Shoko : Dès que j’ai vu apparaître le nom du cabaret (DADA), j’ai pressenti que tu avais mis dans ton film tout ce que tu aimes. Et je ne me suis pas trompée.

Rintaro: Non, tu ne t’es pas trompée. Mais ce que j’ai voulu privilégier, c’est avant tout le cabaret. En réalité, j’ai voulu rendre hommage à Paris, la ville de la volupté !

Shoko (souriant): Tiens, tiens ! Pour toi Paris est la ville de la volupté…

Rintaro: Tu connais le tableau l’Atelier rouge d’Henri Matisse. Eh bien, j’ai cherché à créer un espace visuel dans ce style-là. Je m’y suis appliqué, assis devant mon Mac, m’imaginant dans le cabaret fréquenté par Toulouse-Lautrec.

Shoko : C’est vrai que dans ton film, comme dans le tableau de Matisse, tous les objets sont éparpillés en à plat comme s’ils flottaient dans l’espace.

Rintaro: N’est-ce pas ? Au milieu d’eux, on voit le portrait de Charles Baudelaire au bas duquel j’ai ajouté un extrait pseudo-manuscrit de son poème La Géante. J’ai même mis derrière lui un dessin subliminal. Si tu veux en savoir un peu plus, je te conseille vivement de lire ce poème extrait des Fleurs du mal.

Shoko : La peinture, la littérature, la musique, la danse… Tout se retrouve mélangé dans une pagaille absolue, sans oublier le diorama du dinosaure !

Rintaro: C’est exactement ça, le cabaret DADA. La musique de Honda est elle aussi complètement déjantée. Le diorama du dinosaure qui apparaît tout au début est un des trésors personnels de Honda.

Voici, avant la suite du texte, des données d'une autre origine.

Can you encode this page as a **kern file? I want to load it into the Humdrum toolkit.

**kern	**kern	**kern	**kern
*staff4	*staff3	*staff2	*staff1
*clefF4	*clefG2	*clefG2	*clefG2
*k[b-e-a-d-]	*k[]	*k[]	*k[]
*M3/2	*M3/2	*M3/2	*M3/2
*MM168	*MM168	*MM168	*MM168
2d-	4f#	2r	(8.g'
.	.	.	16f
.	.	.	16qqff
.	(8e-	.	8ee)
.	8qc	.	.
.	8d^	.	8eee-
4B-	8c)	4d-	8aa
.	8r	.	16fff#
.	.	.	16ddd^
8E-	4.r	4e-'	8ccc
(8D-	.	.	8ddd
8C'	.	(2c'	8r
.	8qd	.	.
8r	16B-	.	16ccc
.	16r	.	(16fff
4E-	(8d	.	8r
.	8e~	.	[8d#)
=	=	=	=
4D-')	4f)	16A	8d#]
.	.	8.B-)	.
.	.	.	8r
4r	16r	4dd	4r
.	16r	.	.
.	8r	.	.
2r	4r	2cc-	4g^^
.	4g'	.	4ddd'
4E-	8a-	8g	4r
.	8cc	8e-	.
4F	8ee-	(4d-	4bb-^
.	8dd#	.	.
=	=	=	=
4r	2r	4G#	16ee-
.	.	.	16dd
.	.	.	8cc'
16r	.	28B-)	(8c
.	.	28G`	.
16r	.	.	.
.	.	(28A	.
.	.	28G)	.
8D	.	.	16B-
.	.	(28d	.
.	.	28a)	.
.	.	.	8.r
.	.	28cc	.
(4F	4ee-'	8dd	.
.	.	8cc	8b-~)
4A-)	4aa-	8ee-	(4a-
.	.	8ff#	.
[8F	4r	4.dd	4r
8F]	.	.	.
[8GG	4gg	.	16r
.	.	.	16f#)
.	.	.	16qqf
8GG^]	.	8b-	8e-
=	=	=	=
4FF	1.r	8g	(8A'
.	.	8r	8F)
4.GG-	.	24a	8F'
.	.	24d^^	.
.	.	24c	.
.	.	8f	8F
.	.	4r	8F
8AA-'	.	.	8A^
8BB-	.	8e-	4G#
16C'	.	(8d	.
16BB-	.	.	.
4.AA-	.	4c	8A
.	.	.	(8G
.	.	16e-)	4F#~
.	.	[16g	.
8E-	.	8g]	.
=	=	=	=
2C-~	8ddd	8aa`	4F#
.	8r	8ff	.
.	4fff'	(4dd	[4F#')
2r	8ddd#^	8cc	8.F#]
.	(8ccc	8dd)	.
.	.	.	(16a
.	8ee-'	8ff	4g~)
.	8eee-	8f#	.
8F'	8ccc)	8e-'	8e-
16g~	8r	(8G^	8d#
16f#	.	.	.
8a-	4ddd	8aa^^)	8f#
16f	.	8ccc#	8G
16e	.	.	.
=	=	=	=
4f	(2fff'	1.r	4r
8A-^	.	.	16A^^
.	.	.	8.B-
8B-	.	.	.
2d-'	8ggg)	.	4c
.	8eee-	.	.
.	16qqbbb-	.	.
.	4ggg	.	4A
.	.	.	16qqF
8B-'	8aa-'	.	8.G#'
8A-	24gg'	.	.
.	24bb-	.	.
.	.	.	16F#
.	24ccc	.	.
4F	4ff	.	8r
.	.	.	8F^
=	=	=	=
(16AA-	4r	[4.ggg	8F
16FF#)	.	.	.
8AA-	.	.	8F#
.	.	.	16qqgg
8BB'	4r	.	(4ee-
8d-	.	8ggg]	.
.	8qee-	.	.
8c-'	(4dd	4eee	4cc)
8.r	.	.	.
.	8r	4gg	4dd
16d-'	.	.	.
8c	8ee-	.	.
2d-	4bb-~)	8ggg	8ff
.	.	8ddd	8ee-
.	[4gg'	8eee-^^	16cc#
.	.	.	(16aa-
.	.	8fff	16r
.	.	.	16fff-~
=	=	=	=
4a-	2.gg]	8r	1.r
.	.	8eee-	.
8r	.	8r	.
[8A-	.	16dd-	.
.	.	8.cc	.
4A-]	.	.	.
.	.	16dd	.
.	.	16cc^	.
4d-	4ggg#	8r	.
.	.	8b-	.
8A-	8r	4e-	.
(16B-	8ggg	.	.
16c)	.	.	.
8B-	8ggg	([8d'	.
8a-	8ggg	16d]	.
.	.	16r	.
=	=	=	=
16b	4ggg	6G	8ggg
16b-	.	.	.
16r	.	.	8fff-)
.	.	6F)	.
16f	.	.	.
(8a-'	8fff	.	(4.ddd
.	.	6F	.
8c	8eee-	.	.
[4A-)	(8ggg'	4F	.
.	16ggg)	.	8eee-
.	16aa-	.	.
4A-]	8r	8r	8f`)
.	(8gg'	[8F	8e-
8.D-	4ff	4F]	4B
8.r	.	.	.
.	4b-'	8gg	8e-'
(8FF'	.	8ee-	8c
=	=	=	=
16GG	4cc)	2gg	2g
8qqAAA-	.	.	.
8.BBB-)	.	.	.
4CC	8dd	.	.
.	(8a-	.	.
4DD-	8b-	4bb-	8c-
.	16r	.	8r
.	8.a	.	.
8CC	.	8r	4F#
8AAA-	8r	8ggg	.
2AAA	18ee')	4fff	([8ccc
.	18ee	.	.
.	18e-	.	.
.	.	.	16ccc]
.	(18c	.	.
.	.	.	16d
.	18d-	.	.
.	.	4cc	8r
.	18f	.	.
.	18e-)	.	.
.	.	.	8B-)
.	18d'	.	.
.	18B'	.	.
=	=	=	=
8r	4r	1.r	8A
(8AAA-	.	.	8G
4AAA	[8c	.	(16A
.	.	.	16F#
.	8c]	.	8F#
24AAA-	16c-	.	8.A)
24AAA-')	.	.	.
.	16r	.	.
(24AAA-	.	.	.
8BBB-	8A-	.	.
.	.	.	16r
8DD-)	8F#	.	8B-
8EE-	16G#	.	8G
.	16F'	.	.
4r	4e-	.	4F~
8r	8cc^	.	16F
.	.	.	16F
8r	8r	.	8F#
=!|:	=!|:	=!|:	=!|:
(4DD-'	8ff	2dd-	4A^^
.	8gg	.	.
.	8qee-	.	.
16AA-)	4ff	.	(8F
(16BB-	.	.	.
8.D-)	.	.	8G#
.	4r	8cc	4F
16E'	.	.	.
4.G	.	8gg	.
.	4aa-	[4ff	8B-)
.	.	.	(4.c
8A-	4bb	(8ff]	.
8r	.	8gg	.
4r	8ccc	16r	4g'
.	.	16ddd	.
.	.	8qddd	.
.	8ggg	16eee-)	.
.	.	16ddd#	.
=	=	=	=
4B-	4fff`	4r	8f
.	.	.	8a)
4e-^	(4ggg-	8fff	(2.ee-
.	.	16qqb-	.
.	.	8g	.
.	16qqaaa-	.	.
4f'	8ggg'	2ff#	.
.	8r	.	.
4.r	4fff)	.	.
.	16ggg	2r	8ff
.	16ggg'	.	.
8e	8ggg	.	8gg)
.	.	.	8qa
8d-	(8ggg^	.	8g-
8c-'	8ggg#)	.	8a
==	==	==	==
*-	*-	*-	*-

Honda: Vers la fin des années 90, a soudain paru une revue spécialisée en figurines qui se distinguait de toutes les autres: S.M.H. Et c’est Shigeru Yamazaki, le créateur des modèles du magazine, qui m’a offert ce dinosaure. Cette pièce unique au monde est devenue mon trésor ! Dans sa boîte, ce diorama est vraiment extraordinaire. Le décor du fond, étant d’une taille réduite, met tout en perspective !

Shoko : Les peaux des dinosaures et les détails du décor sont eux aussi impressionnants. Quant à ta musique, elle m’a une nouvelle fois séduite. Je ne peux m’empêcher de sourire à la surprenante cocasserie de ses accords.

Honda: Paris, la capitale de la France, est la ville de l’art, n’est-ce pas ? George Sand, la femme amoureuse, le compositeur Berlioz que l’écrivaine considérait comme un génie, les poètes Arthur Rimbaud, Verlaine… Plein de talents s’y réunissaient. A cette époque, Adolphe Sax, l’inventeur du saxophone, y vivait aussi alors qu’il était belge. Il faisait sûrement des fêtes pas possibles avec ses amis artistes (rire). C’est en pensant à ça que j’ai composé ma musique. Comme dans une marmite de bouillabaisse, j’y ai mêlé l’art, la jouissance, la décadence, et bien sûr l’érotisme dont Rintaro est entiché (rire).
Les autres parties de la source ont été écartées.